Lo había comprobado tres veces. Mi vuelo de regreso salía a las 14.05. No había necesidad de volver a mirar y, sin embargo, le pedí a Nacho que lo hiciese. Le había enviado a su móvil un correo con mis billetes. La boda terminaba. El viento, que no había dejado de soplar, amainaba. Los invitados se despedían, acababan sus desayunos y yo sonreía recordando mi desafortunada metedura de pata durante la fiesta. Había empezado mi brindis diciendo que Canarias y España tenían una hora de diferencia. Al momento, un murmullo de protesta me impidió terminar la frase. Desconcertado, miré a mi alrededor buscando una explicación, hasta que un alma caritativa me susurró: ‘No olvide usted que Canarias también es España’. Al darme cuenta de la ofensa, añadí con rapidez que Galicia, por su posición geográfica, debería tener la misma hora que Canarias, en un triste intento de ganarme al auditorio. Sin embargo, nada pudo evitar ya que me coronaran como el «godo mayor» de la boda.
Esa mañana, los novios habían madrugado para despedirnos. En la luminosa plaza de aquella hacienda se apilaban las maletas y empezaban a organizarse los grupos para trasladarnos al norte o al sur de la isla, dependiendo desde donde saliese el avión de cada uno. La familia de Nacho se quedaría cuatro días más en Tenerife y yo imaginaba cuánto me habría gustado pasar una semana con mi Lama en aquella casa aislada con vistas al océano, entre muros encalados, vigas de madera barnizadas y suelos empedrados. Enseñarle esos paisajes de roca volcánica y cactus, los barrancos y la silueta de la costa, con sus altos coronados por capillas y faros. Todo tan diferente al Tenerife de hoteles gastados, con ingleses fofos y blancos flotando en piscinas, aliviando la resaca con clases de aqua-gym. Entonces vi a Nacho sonreír y tuve un mal presentimiento.
‘No me digas que no es a las dos. Lo comprobé ayer’, pregunté con urgencia. Las conversaciones pararon y todo el mundo nos miró en silencio. ‘Ser es a las dos’, me dijo, ‘pero desde el sur, no desde el norte’. Una diminuta ‘s’ entre paréntesis había estado a punto de dejarme en tierra. Mientras mi despiste hacía reír a todos, Nacho me miraba meneando la cabeza y entonces apareció en mi memoria otro Nacho, un Nacho de hace no sé exactamente cuánto tiempo, tal vez veinte años.

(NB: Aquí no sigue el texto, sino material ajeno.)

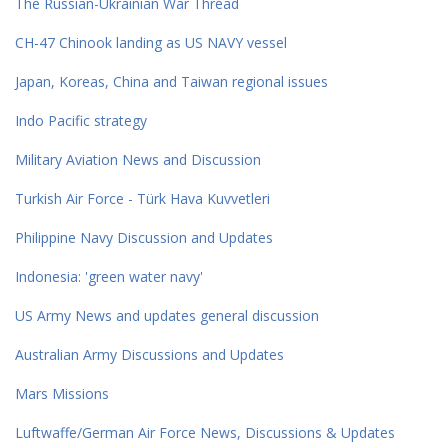
The Russian-Ukrainian War Thread
CH-47 Chinook landing as US NAVY vessel
Japan, Koreas, China and Taiwan regional issues
Indo Pacific strategy
Military Aviation News and Discussion
Turkish Air Force - Türk Hava Kuvvetleri
Philippine Navy Discussion and Updates
Indonesia: 'green water navy'
US Army News and updates general discussion
Australian Army Discussions and Updates
Mars Missions
Luftwaffe/German Air Force News, Discussions & Updates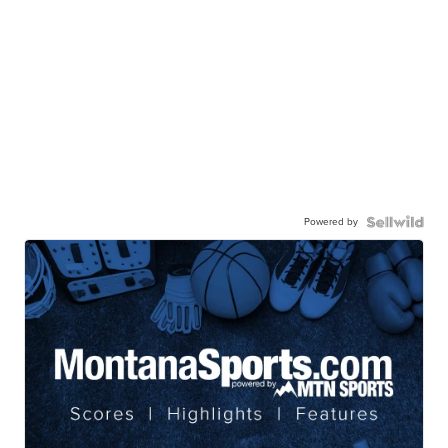
Powered by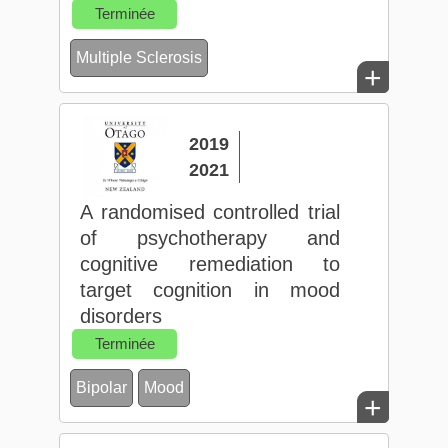
Terminée
Multiple Sclerosis
+
2019
2021
A randomised controlled trial
of psychotherapy and
cognitive remediation to
target cognition in mood
disorders
Terminée
Bipolar
Mood
+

En esa imagen, mi amigo cerraba el maletero de un coche de alquiler. Sería quizá un Megane o cualquier otro modelo al alcance de veinteañeros mal pagados. Comenzaba septiembre y el resto había disfrutado de sus vacaciones. Aparcamos en la Galuresa, una de las gasolineras a la entrada de Santiago. Milagrosamente, todo había entrado en el maletero: la tienda, la mesa plegable, las sillas del camping, cajas con conservas… Nos esperaban dos días de carretera hasta Amsterdam y, después, regresar bordeando la costa de Holanda, Bélgica, Normandía, Bretaña, las Landas y a casa de nuevo. Nacho y yo nos habíamos hecho amigos estudiando Periodismo. Congeniábamos, teníamos prisa por conocer otros lugares y, sin embargo, la idea de pasar dos semanas solos en un coche me producía una cierta desazón.
Mi amigo Fran me dijo una vez que aconsejaría a todo el mundo hacer dos veces el interrail: una solo, para poner a prueba nuestra salud mental, soportando tantos días de viaje en tren con nosotros mismos, y la otra, con la persona con la que deseamos vivir el resto de la vida. Un viaje implica decisiones, a veces demasiadas, y cada una representa una oportunidad para romper la baraja. Dos mil kilómetros de ida y dos mil kilómetros de vuelta dentro de un Megane estaban a punto de brindarnos la ocasión perfecta para descubrir hasta dónde llegaría nuestra aventura de verano.